Moffitt, who met with the Patriots at the Senior Bowl, said he'd be excited if New England selected him in April's Draft.
"I would love to. They're a great football team. I like the way they do things, the no-nonsense approach and just go out and work hard, and that's what I like to do."
Polished Michigan running back Mike Hart is taking a humorously realistic approach to his potential draft status in a deep running back class. But Hart knows in the end success can come from an spot in the draft.
"Obviously, you want to go higher because you want more money. Know what I mean?" Hart said with a smile. "That's the only thing about going high. But it doesn't matter what round you get drafted as a running back. You've got a chance to make a team and a chance to make big plays.
"If you look at Ahmad Bradshaw from the Giants or[Mike] Bell from the Broncos; I think when he came in he wasn't even drafted. So obviously
there are backs who make an impact who don't even get drafted. As far as money, yeah, you want to get drafted high. But as far as making the team, it doesn't matter."
Like father, like son
Michigan wide receiver Mario Manningham (5-11, 181) played high school football for Warren G. Harding High where his coach was Thom McDaniels, the father of current Patriots offensive coordinator Josh McDaniels. Manningham never met the younger McDaniels, but knows of him.
"I've heard a lot of good things about him," Manningham said before talking about the elder McDaniels. "Coach McD is down to earth. He pushed me to the edge."
Would it be weird to play for his high school coach's son in the NFL?

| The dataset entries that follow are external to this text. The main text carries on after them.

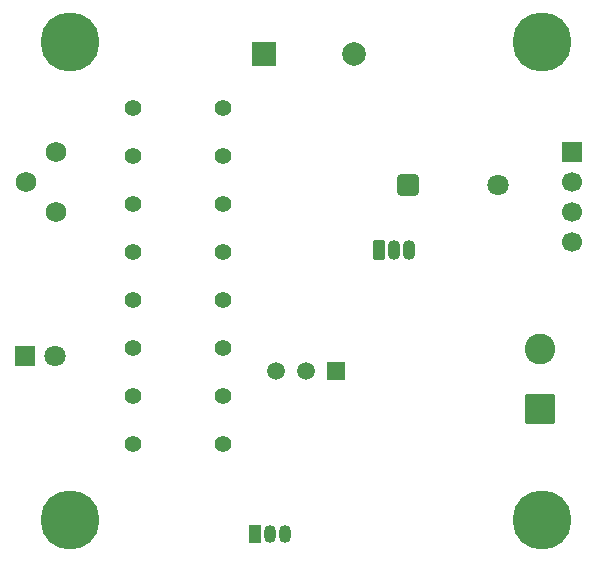
<source format=gbr>
%TF.GenerationSoftware,KiCad,Pcbnew,9.0.6*%
%TF.CreationDate,2025-12-24T19:30:20-05:00*%
%TF.ProjectId,tmp36 circuit,746d7033-3620-4636-9972-637569742e6b,rev?*%
%TF.SameCoordinates,Original*%
%TF.FileFunction,Soldermask,Bot*%
%TF.FilePolarity,Negative*%
%FSLAX46Y46*%
G04 Gerber Fmt 4.6, Leading zero omitted, Abs format (unit mm)*
G04 Created by KiCad (PCBNEW 9.0.6) date 2025-12-24 19:30:20*
%MOMM*%
%LPD*%
G01*
G04 APERTURE LIST*
G04 Aperture macros list*
%AMRoundRect*
0 Rectangle with rounded corners*
0 $1 Rounding radius*
0 $2 $3 $4 $5 $6 $7 $8 $9 X,Y pos of 4 corners*
0 Add a 4 corners polygon primitive as box body*
4,1,4,$2,$3,$4,$5,$6,$7,$8,$9,$2,$3,0*
0 Add four circle primitives for the rounded corners*
1,1,$1+$1,$2,$3*
1,1,$1+$1,$4,$5*
1,1,$1+$1,$6,$7*
1,1,$1+$1,$8,$9*
0 Add four rect primitives between the rounded corners*
20,1,$1+$1,$2,$3,$4,$5,0*
20,1,$1+$1,$4,$5,$6,$7,0*
20,1,$1+$1,$6,$7,$8,$9,0*
20,1,$1+$1,$8,$9,$2,$3,0*%
G04 Aperture macros list end*
%ADD10C,1.700000*%
%ADD11R,1.700000X1.700000*%
%ADD12C,5.000000*%
%ADD13C,1.400000*%
%ADD14RoundRect,0.250000X1.050000X-1.050000X1.050000X1.050000X-1.050000X1.050000X-1.050000X-1.050000X0*%
%ADD15C,2.600000*%
%ADD16RoundRect,0.250000X-0.650000X-0.650000X0.650000X-0.650000X0.650000X0.650000X-0.650000X0.650000X0*%
%ADD17C,1.800000*%
%ADD18R,1.800000X1.800000*%
%ADD19RoundRect,0.250000X0.275000X0.600000X-0.275000X0.600000X-0.275000X-0.600000X0.275000X-0.600000X0*%
%ADD20O,1.050000X1.700000*%
%ADD21R,1.500000X1.500000*%
%ADD22C,1.500000*%
%ADD23R,1.050000X1.500000*%
%ADD24O,1.050000X1.500000*%
%ADD25R,2.000000X2.000000*%
%ADD26C,2.000000*%
%ADD27C,1.750000*%
G04 APERTURE END LIST*
D10*
%TO.C,J1*%
X172800000Y-87200000D03*
X172800000Y-84660000D03*
X172800000Y-82120000D03*
D11*
X172800000Y-79580000D03*
%TD*%
D12*
%TO.C,H4*%
X170225000Y-70275000D03*
%TD*%
D13*
%TO.C,R8*%
X135590000Y-104300000D03*
X143210000Y-104300000D03*
%TD*%
D14*
%TO.C,M1*%
X170110000Y-101345000D03*
D15*
X170110000Y-96265000D03*
%TD*%
D12*
%TO.C,H3*%
X130275000Y-110725000D03*
%TD*%
%TO.C,H2*%
X170225000Y-110725000D03*
%TD*%
D16*
%TO.C,D1*%
X158880000Y-82400000D03*
D17*
X166500000Y-82400000D03*
%TD*%
D13*
%TO.C,R7*%
X135590000Y-100228571D03*
X143210000Y-100228571D03*
%TD*%
%TO.C,R1*%
X135590000Y-75800000D03*
X143210000Y-75800000D03*
%TD*%
D12*
%TO.C,H1*%
X130275000Y-70275000D03*
%TD*%
D13*
%TO.C,R4*%
X143210000Y-88014286D03*
X135590000Y-88014286D03*
%TD*%
D18*
%TO.C,D2*%
X126465000Y-96800000D03*
D17*
X129005000Y-96800000D03*
%TD*%
D13*
%TO.C,R3*%
X135590000Y-83942857D03*
X143210000Y-83942857D03*
%TD*%
%TO.C,R6*%
X135590000Y-96157143D03*
X143210000Y-96157143D03*
%TD*%
D19*
%TO.C,Q1*%
X156460000Y-87900000D03*
D20*
X157730000Y-87900000D03*
X159000000Y-87900000D03*
%TD*%
D13*
%TO.C,R5*%
X135590000Y-92085714D03*
X143210000Y-92085714D03*
%TD*%
D21*
%TO.C,Q2*%
X152800000Y-98100000D03*
D22*
X150260000Y-98100000D03*
X147720000Y-98100000D03*
%TD*%
D23*
%TO.C,Q3*%
X145947500Y-111930000D03*
D24*
X147217500Y-111930000D03*
X148487500Y-111930000D03*
%TD*%
D13*
%TO.C,R2*%
X143210000Y-79871429D03*
X135590000Y-79871429D03*
%TD*%
D25*
%TO.C,BZ1*%
X146700000Y-71275000D03*
D26*
X154300000Y-71275000D03*
%TD*%
D27*
%TO.C,RV1*%
X129125000Y-84625000D03*
X126585000Y-82085000D03*
X129125000Y-79545000D03*
%TD*%
M02*

</source>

"If he's anything like his dad, it shouldn't be a piece of cake," Manningham said.
Saturday Combine Notebook
Maryland tackle Andrew Crummey (6-5, 308) wore a walking boot on his left foot during his meeting with the media Saturday morning. Crummey is rehabbing from twice breaking the foot and surgery to repair the injury. … Illinois linebacker Jeremy Leman (6-1, 245) was also wearing a walking boot at the Combine after suffering an ankle injury in the Rose Bowl and undergoing surgery about a month ago. Leman is not going to be back to full-speed until late April, but hopes that fact won't hurt his draft status. "I've been telling teams 'Don't hold it against me because I can't run for you. I'll give you everything. Just give me one chance." … After bouncing between New England's practice squad and active roster over the last couple years, WR Bam Childress signed a two-year contract with the Eagles this week. … Defensive end Chris Long (6-3, 272) already has some understanding of a couple AFC East teams thanks to his time playing for Al Groh at Virginia. "I've heard a lot about Coach Parcells and Coach Belichick as well. I think Coach Groh is a guy with a tremendous amount of respect for that coaching tree. A lot of his coaching styles and the schemes derive directly from Parcells and that tree. It will be a tough transition whatever I do and wherever I go. I think he does have a lot of similarities." … Leman, who earned both an undergraduate degree in speech communication and a Master's in human resources education in his time at Illinois, had an interesting take on the divide between academics and football. "Academics are just something I did because I knew I had to and I knew it was important," said the four-time academic All Big-Ten linebacker. "Did I love studying all the time? No, but I love playing football. It's what I do for my living."